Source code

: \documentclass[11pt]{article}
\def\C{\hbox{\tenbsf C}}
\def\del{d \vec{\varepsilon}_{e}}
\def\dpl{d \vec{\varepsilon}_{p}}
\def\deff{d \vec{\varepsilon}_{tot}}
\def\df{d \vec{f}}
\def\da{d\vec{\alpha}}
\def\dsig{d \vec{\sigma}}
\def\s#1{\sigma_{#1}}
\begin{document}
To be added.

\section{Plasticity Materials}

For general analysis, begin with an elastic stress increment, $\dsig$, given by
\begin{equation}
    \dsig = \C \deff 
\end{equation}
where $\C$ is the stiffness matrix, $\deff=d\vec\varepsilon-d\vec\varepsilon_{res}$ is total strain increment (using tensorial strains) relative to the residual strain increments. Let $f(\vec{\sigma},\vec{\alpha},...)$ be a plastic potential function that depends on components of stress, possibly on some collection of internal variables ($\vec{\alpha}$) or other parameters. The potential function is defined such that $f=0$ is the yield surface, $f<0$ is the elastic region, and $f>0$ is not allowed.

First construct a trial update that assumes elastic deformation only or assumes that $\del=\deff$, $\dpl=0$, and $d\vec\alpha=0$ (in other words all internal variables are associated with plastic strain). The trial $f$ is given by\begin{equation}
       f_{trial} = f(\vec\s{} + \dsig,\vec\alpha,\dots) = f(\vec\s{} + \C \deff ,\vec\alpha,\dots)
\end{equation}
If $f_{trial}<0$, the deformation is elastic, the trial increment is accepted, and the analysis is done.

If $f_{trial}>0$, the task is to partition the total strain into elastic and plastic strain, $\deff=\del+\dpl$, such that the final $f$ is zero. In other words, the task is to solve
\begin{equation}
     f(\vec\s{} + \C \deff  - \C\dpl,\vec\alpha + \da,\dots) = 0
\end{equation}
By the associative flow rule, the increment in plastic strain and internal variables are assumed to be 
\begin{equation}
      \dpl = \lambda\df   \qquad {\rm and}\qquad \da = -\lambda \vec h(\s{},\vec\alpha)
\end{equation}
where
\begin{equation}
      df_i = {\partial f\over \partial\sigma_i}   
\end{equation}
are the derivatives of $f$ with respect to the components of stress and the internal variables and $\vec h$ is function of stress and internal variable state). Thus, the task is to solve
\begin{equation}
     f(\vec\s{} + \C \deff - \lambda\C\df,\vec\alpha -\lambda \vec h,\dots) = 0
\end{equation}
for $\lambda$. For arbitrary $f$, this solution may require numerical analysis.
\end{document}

=====

■ **Task item**:
Type out the entries again, word for word.

■ **Expected output**:
Source code

: \documentclass[11pt]{article}
\def\C{\hbox{\tenbsf C}}
\def\del{d \vec{\varepsilon}_{e}}
\def\dpl{d \vec{\varepsilon}_{p}}
\def\deff{d \vec{\varepsilon}_{tot}}
\def\df{d \vec{f}}
\def\da{d\vec{\alpha}}
\def\dsig{d \vec{\sigma}}
\def\s#1{\sigma_{#1}}
\begin{document}
To be added.

\section{Plasticity Materials}

For general analysis, begin with an elastic stress increment, $\dsig$, given by
\begin{equation}
    \dsig = \C \deff 
\end{equation}
where $\C$ is the stiffness matrix, $\deff=d\vec\varepsilon-d\vec\varepsilon_{res}$ is total strain increment (using tensorial strains) relative to the residual strain increments. Let $f(\vec{\sigma},\vec{\alpha},...)$ be a plastic potential function that depends on components of stress, possibly on some collection of internal variables ($\vec{\alpha}$) or other parameters. The potential function is defined such that $f=0$ is the yield surface, $f<0$ is the elastic region, and $f>0$ is not allowed.

First construct a trial update that assumes elastic deformation only or assumes that $\del=\deff$, $\dpl=0$, and $d\vec\alpha=0$ (in other words all internal variables are associated with plastic strain). The trial $f$ is given by\begin{equation}
       f_{trial} = f(\vec\s{} + \dsig,\vec\alpha,\dots) = f(\vec\s{} + \C \deff ,\vec\alpha,\dots)
\end{equation}
If $f_{trial}<0$, the deformation is elastic, the trial increment is accepted, and the analysis is done.

If $f_{trial}>0$, the task is to partition the total strain into elastic and plastic strain, $\deff=\del+\dpl$, such that the final $f$ is zero. In other words, the task is to solve
\begin{equation}
     f(\vec\s{} + \C \deff  - \C\dpl,\vec\alpha + \da,\dots) = 0
\end{equation}
By the associative flow rule, the increment in plastic strain and internal variables are assumed to be 
\begin{equation}
      \dpl = \lambda\df   \qquad {\rm and}\qquad \da = -\lambda \vec h(\s{},\vec\alpha)
\end{equation}
where
\begin{equation}
      df_i = {\partial f\over \partial\sigma_i}   
\end{equation}
are the derivatives of $f$ with respect to the components of stress and the internal variables and $\vec h$ is function of stress and internal variable state). Thus, the task is to solve
\begin{equation}
     f(\vec\s{} + \C \deff - \lambda\C\df,\vec\alpha -\lambda \vec h,\dots) = 0
\end{equation}
for $\lambda$. For arbitrary $f$, this solution may require numerical analysis.
\end{document}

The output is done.